By now, you should be well aware of my NFP data views: The Employment situation has been gradually improving, but at a slow rate that suggests it will take a long time before we recover all the lost jobs of the 2007-09 Great Recession.

The 2001 recession took 47 months for that full jobs recovery to prior levels; I expect this time around, we are looking at more like 60-70 months.

While some have derided this as an unacceptably long time, it is consistent with other post-credit crisis recoveries, according to the data from Reinhart & Rogoff.

From an economic perspective, this month’s data should show a continuation of the gradual improvement we have seen the past 6 months. There will be some seasonal anomalies due to the Holidays, but overall, an increased number of private sector jobs should have been added last month. Bloomberg consensus is for a gain 150,000 gain in payrolls, with the unemployment rate slipping to 9.7%. The past month revisions have mostly been positive; look to see what they reveal as well.

From a market perspective, there are reasons for concern.
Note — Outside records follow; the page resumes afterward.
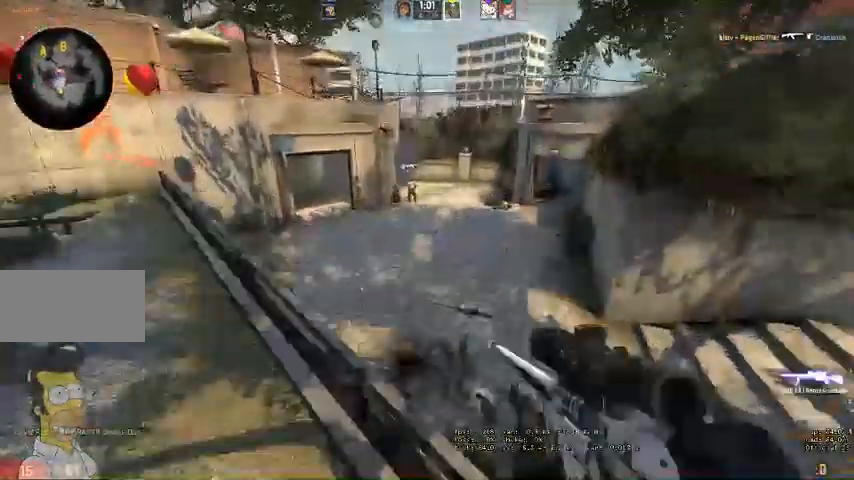
{"keys": ["w"], "mouse": [], "events": []}
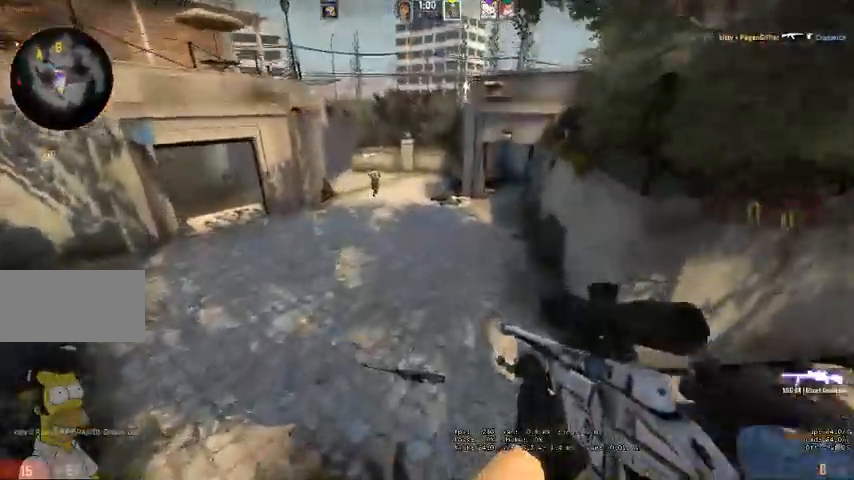
{"keys": ["w"], "mouse": [], "events": [[266, "a", "down"], [433, "a", "up"]]}
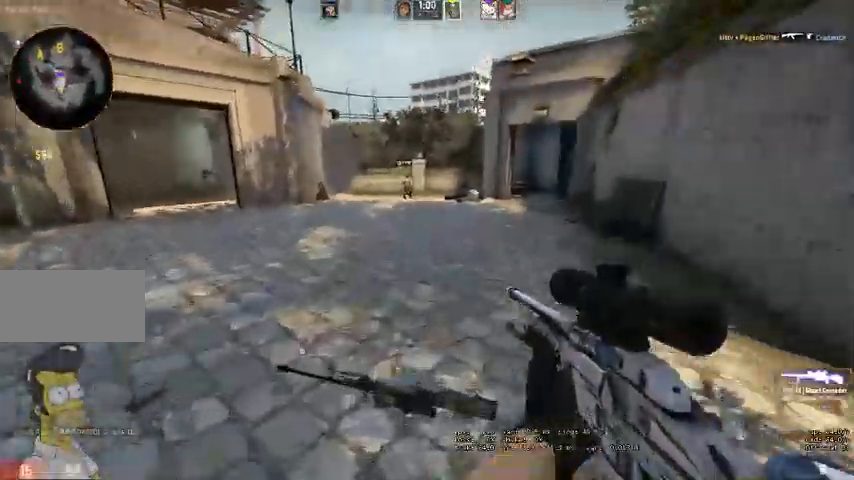
{"keys": ["d", "w"], "mouse": [], "events": [[400, "d", "down"]]}
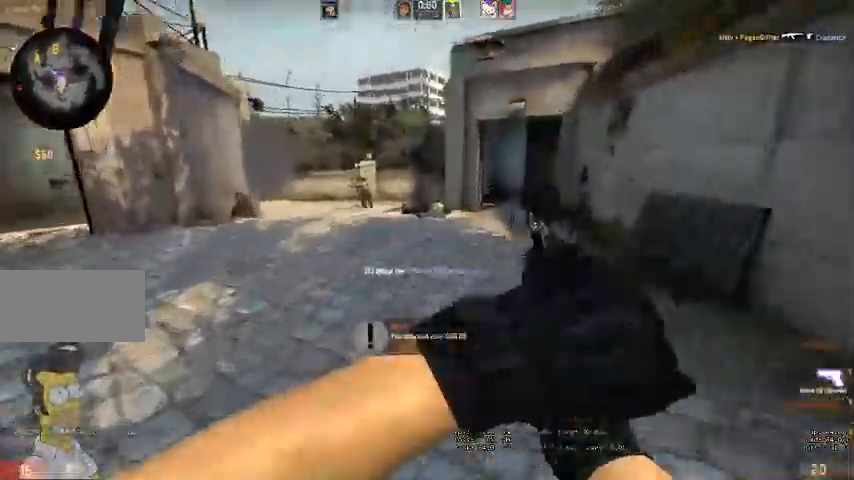
{"keys": ["space", "w"], "mouse": [], "events": [[366, "d", "up"], [433, "space", "down"]]}
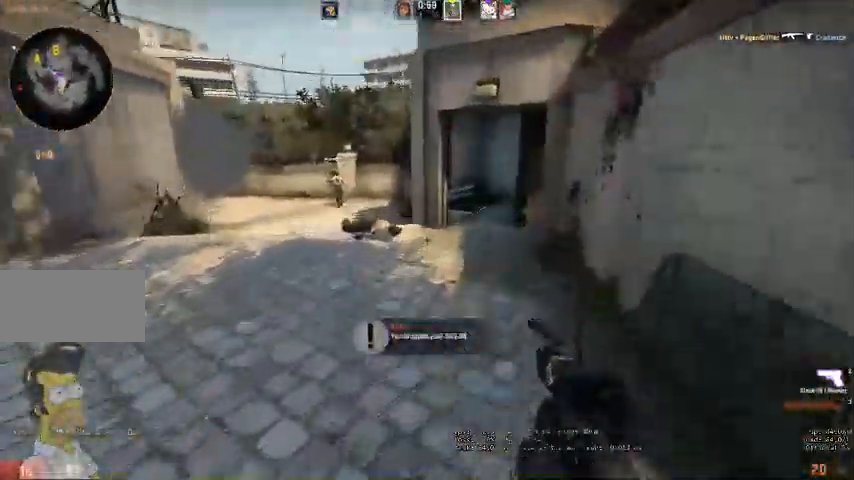
{"keys": ["d", "w"], "mouse": [], "events": [[33, "q", "down"], [66, "space", "up"], [100, "q", "up"], [233, "d", "down"]]}
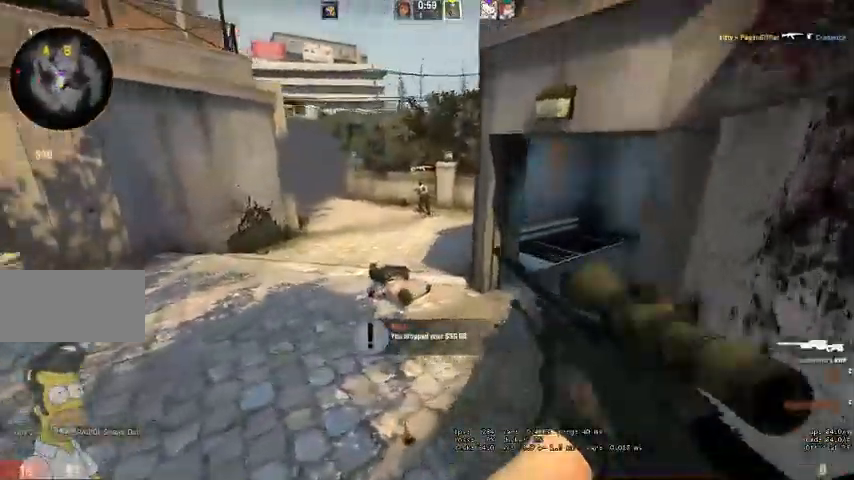
{"keys": ["a", "w"], "mouse": [], "events": [[333, "d", "up"], [466, "a", "down"]]}
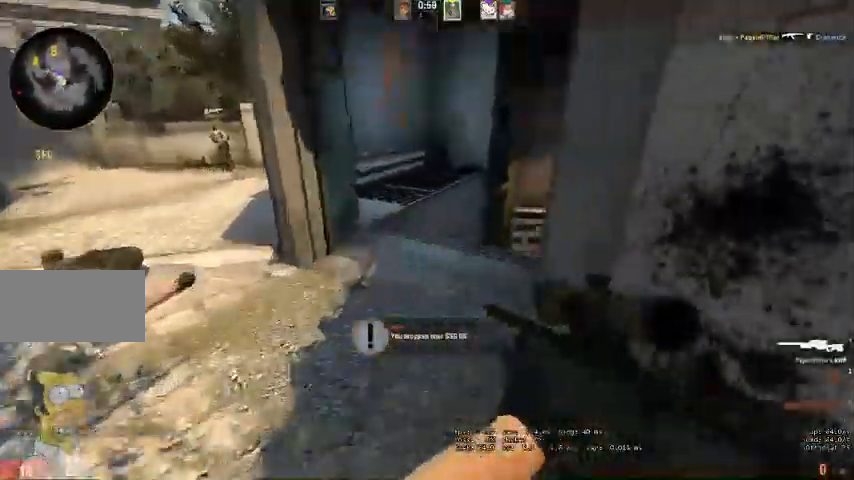
{"keys": ["d", "w"], "mouse": [], "events": [[233, "d", "down"], [300, "a", "up"], [433, "w", "up"], [466, "w", "down"]]}
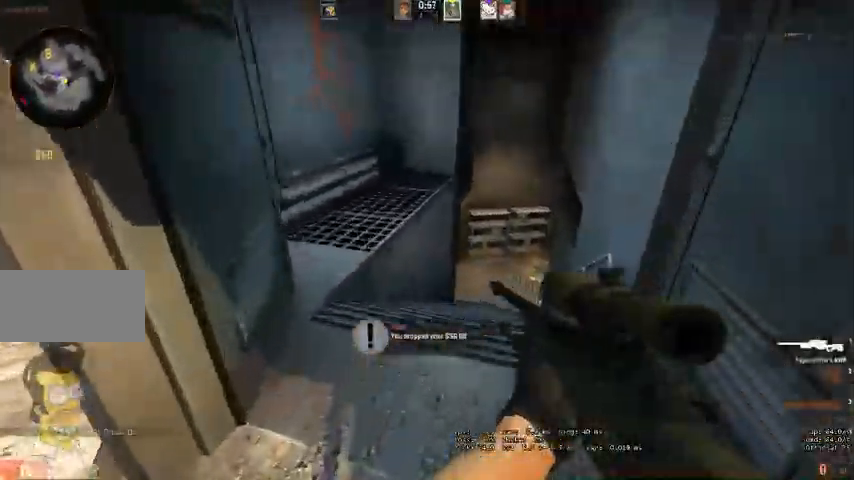
{"keys": ["d", "w"], "mouse": [], "events": [[133, "d", "up"], [433, "d", "down"]]}
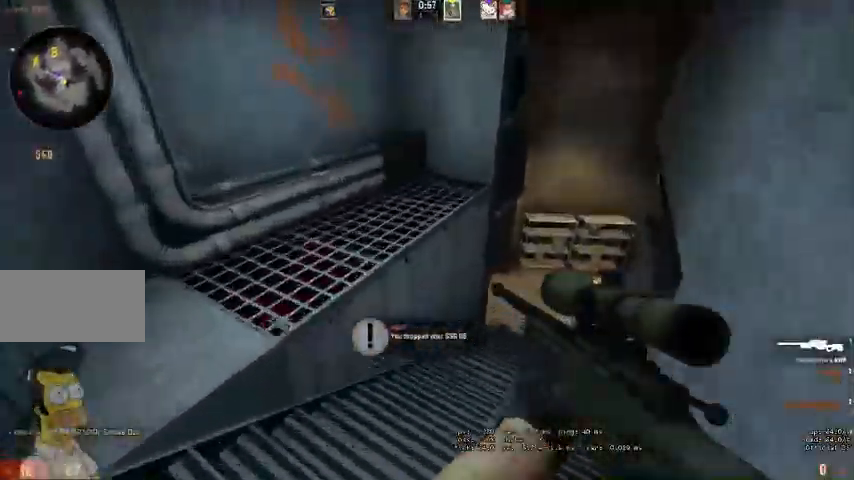
{"keys": ["d", "w"], "mouse": [], "events": []}
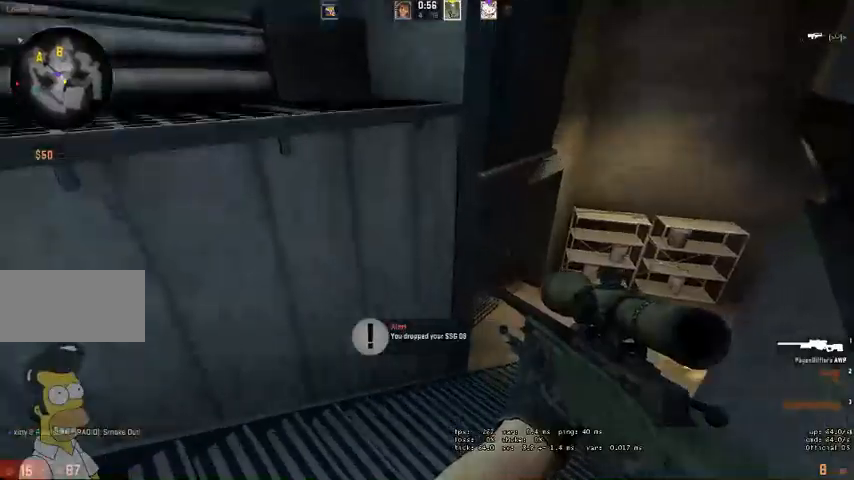
{"keys": ["a"], "mouse": [], "events": [[166, "w", "up"], [233, "mouse_right", "down"], [366, "mouse_right", "up"], [400, "a", "down"], [400, "d", "up"]]}
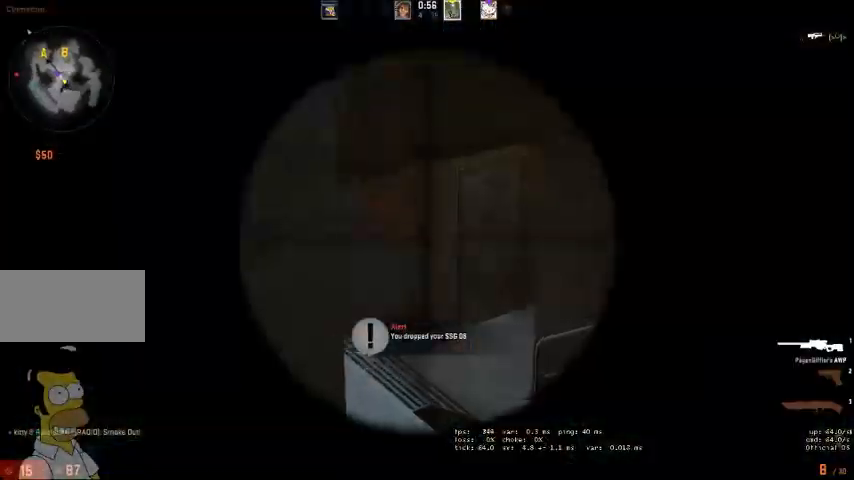
{"keys": ["w"], "mouse": [], "events": [[66, "a", "up"], [166, "mouse_left", "down"], [200, "q", "down"], [200, "w", "down"], [233, "mouse_left", "up"], [233, "q", "up"], [400, "q", "down"], [466, "q", "up"]]}
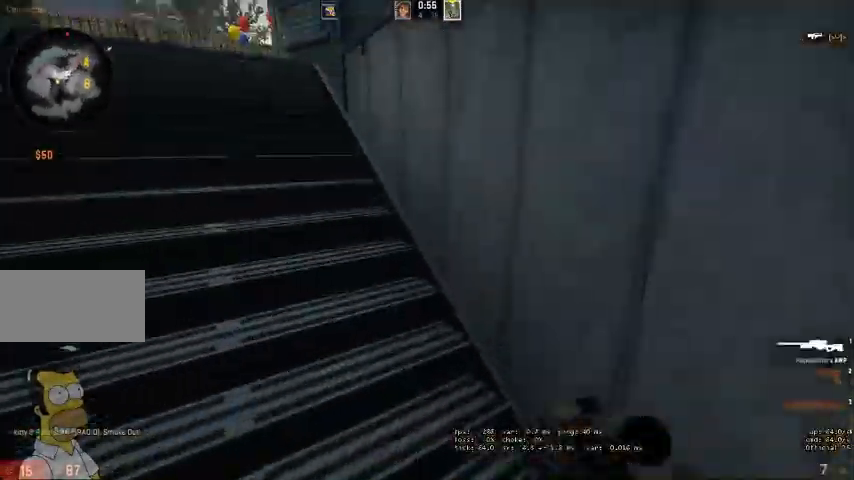
{"keys": ["a", "w"], "mouse": [], "events": [[66, "a", "down"]]}
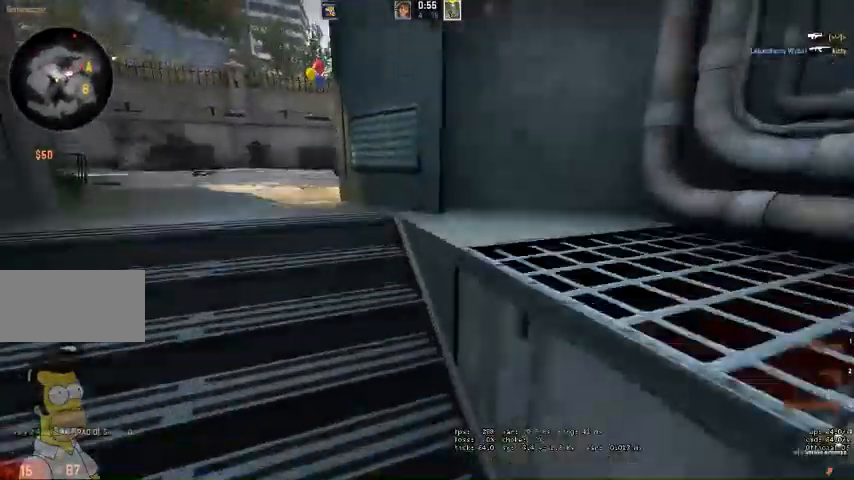
{"keys": ["a", "w"], "mouse": [], "events": [[100, "a", "up"], [200, "q", "down"], [233, "q", "up"], [266, "w", "up"], [366, "a", "down"], [466, "w", "down"]]}
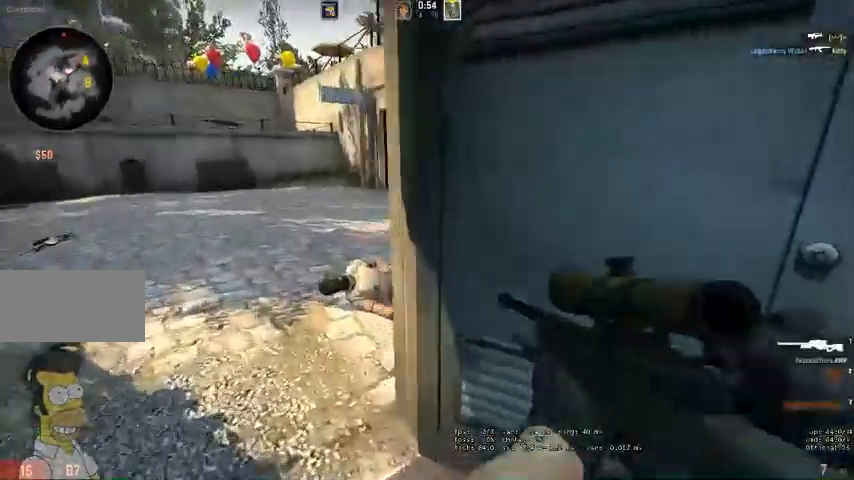
{"keys": ["w"], "mouse": [], "events": [[366, "a", "up"]]}
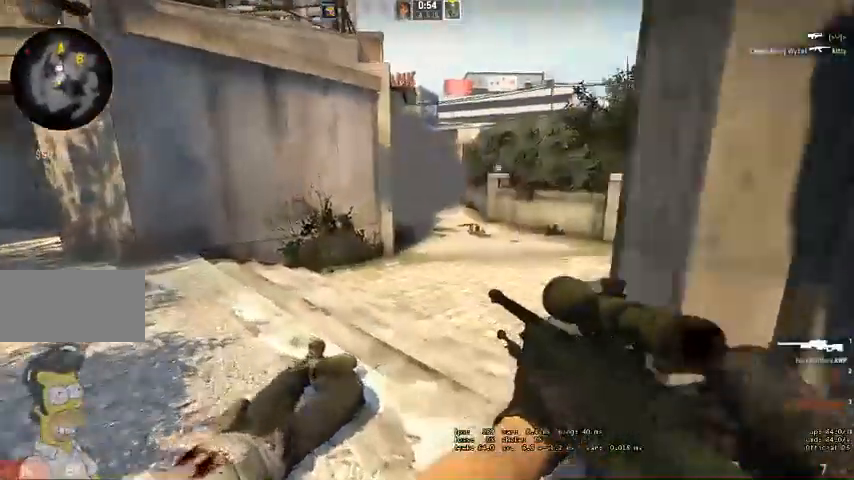
{"keys": ["d", "w"], "mouse": [], "events": [[200, "d", "down"]]}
As we have noted previously, the sentiment has gotten too one sided; But markets can stay overbought for a while and sentiment can remain frothy for months. What is of greater concern is the deteriorating quality of the rally. The Russell 2000 has outperformed the big caps this move, and we are starting to see increasing weakness in small and mid caps. Further, the market’s breadth seems to becoming increasingly narrow, with less stocks participating in the upside.

Hence, we have a market with expectations of a good number already built in, and a few warning signs of risk of a minor correction.